• **Trecho do texto**
• • • • • • •

Yerba Mate – o consumo e comércio espanhol nas províncias do Prata

 

Estabelecidos onde hoje é o Paraguai, os espanhóis que fundaram a cidade de Assunção em 1537, naquela expedição oficial liderada por Mendoza, conviviam (não necessariamente de maneira pacífica) com os Guaranis, de onde absorveram como prática cultural o consumo da erva-mate. E é a partir do consumo desta erva que os espanhóis vão consolidar o primeiro ciclo econômico na região, baseado na exploração da mão-de-obra escrava dos indígenas, os espanhóis vão estabelecer uma rede de abastecimento de erva, proveniente de ervais nativos já conhecidos pelos indígenas e conquistados à força pelos castelhanos. Esta erva-mate, proveniente sobretudo das florestas da região de Maracayu¹, chegou mesmo a ser utilizada pelos espanhóis como moeda de troca nestas províncias mais distantes. Domingo Martínez Irala, governador do Rio da Prata e Paraguai, com sede em Assunção, observando o potencial econômico e também social (através da união territorial espanhola na região) que as trocas promovidas a partir da erva-mate possibilitariam à definitiva conquista espanhola da região, decreta, antes de sua morte em 1556, uma lei que promovia a colonização e a dominação dos povos nativos através da organização de três tipos de povoações a serem realizadas pelos espanhóis, tratando dos estabelecimentos, suas funções e relação com o domínio dos nativos.

• • • • • • •

• **Objetivo A**
Resuma em duas frases o texto sobre a erva-mate no Prata.
• **Objetivo B**
Responda, com base no texto sobre a erva-mate no Prata:
(i) Em que ano os espanhóis fundaram a cidade de Assunção?
(ii) De que região provinha sobretudo a erva-mate usada pelos espanhóis?
(iii) Quantos tipos de povoações a lei decretada por Irala previa?
• **Objetivo C**
Retome o texto sobre a erva-mate no Prata a partir do ponto em que ele para e escreva a continuação.

• **Material fornecido**
• • • • • • •

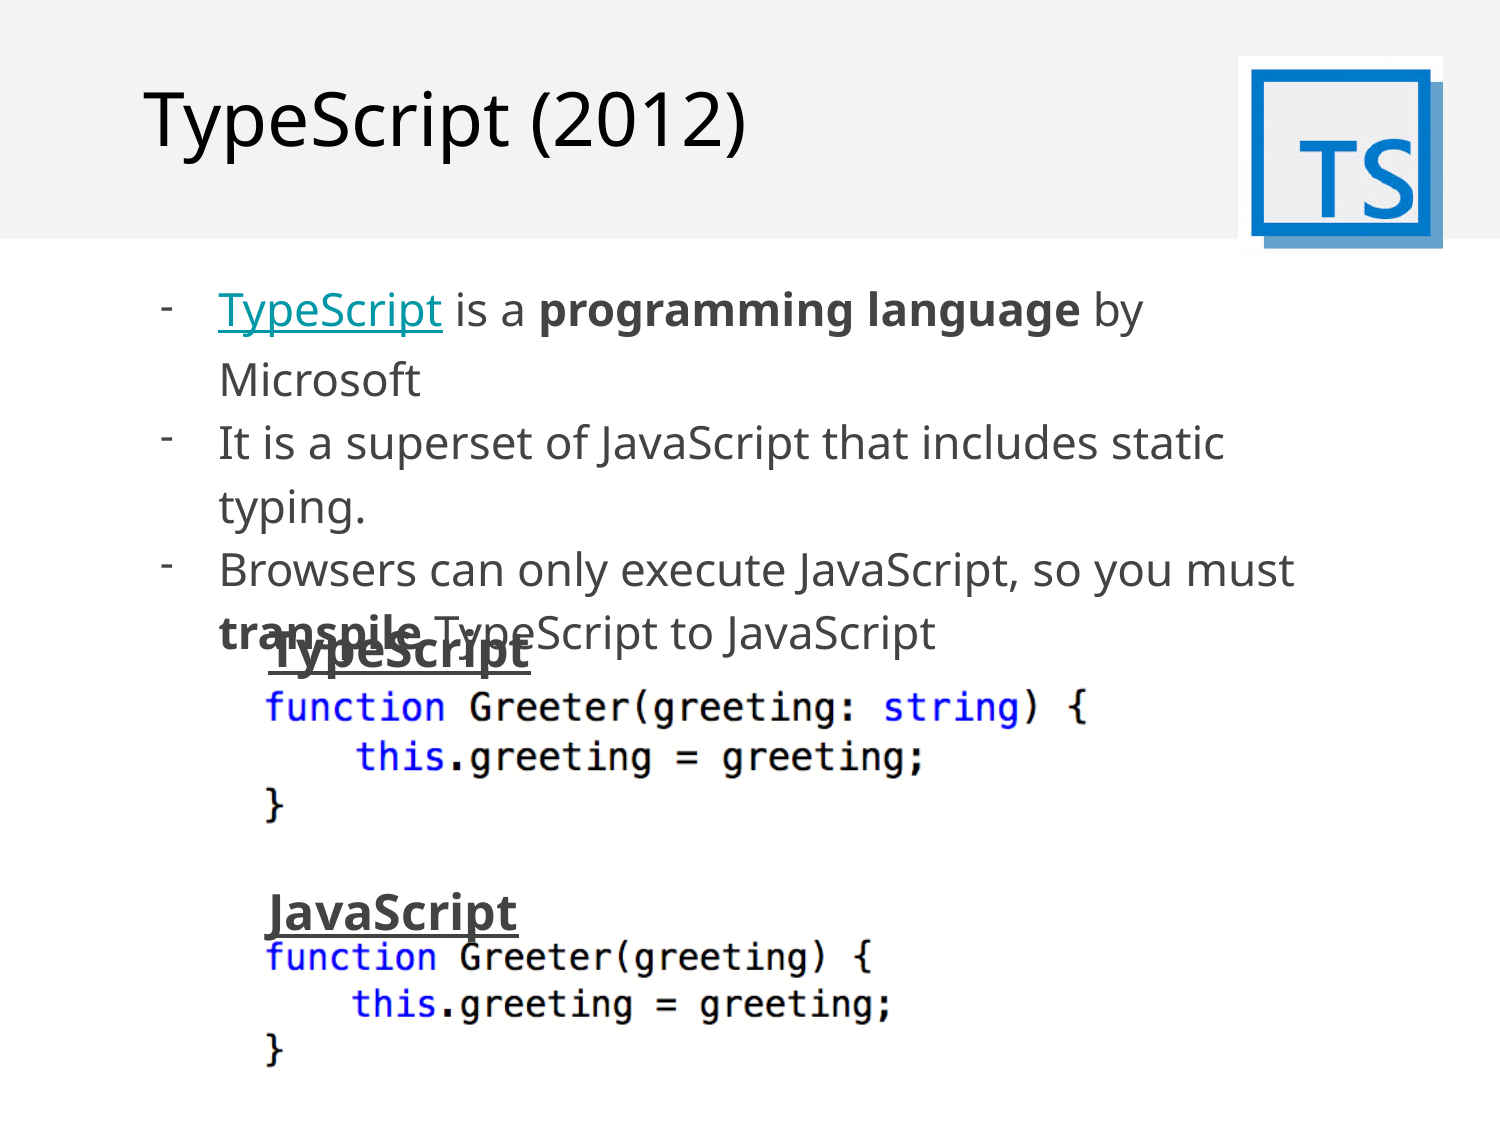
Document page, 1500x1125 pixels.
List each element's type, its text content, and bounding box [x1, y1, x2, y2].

• • • • • • •

• **Resposta A**
Os espanhóis que fundaram Assunção em 1537 adotaram dos Guaranis o consumo da erva-mate e, com base na exploração da mão-de-obra escrava indígena e em ervais nativos tomados à força, criaram o primeiro ciclo econômico da região, no qual a erva chegou a servir como moeda de troca. Vendo nessa erva um potencial econômico e social para a conquista espanhola, o governador Domingo Martínez Irala decretou, antes de morrer em 1556, uma lei que organizava três tipos de povoações para colonizar e dominar os povos nativos.

• **Resposta B**
(i) Em 1537.
(ii) Das florestas da região de Maracayu.
(iii) Três.

• **Resposta C**
     

A relação que os espanhóis estabeleceram com os nativos e o território recém conquistado, assim como as dinâmicas impostas na produção e comércio da erva-mate, que nesse período já se consolidava como elemento social, econômico e cultural de relevância na então em formação da América espanhola da Bacia do Prata, sofreria um impacto relevante a partir das próximas décadas, quando viriam para a região os primeiros padres jesuítas, sobretudo a partir da instalação das reduções ou missões catequizadoras a partir de 1610.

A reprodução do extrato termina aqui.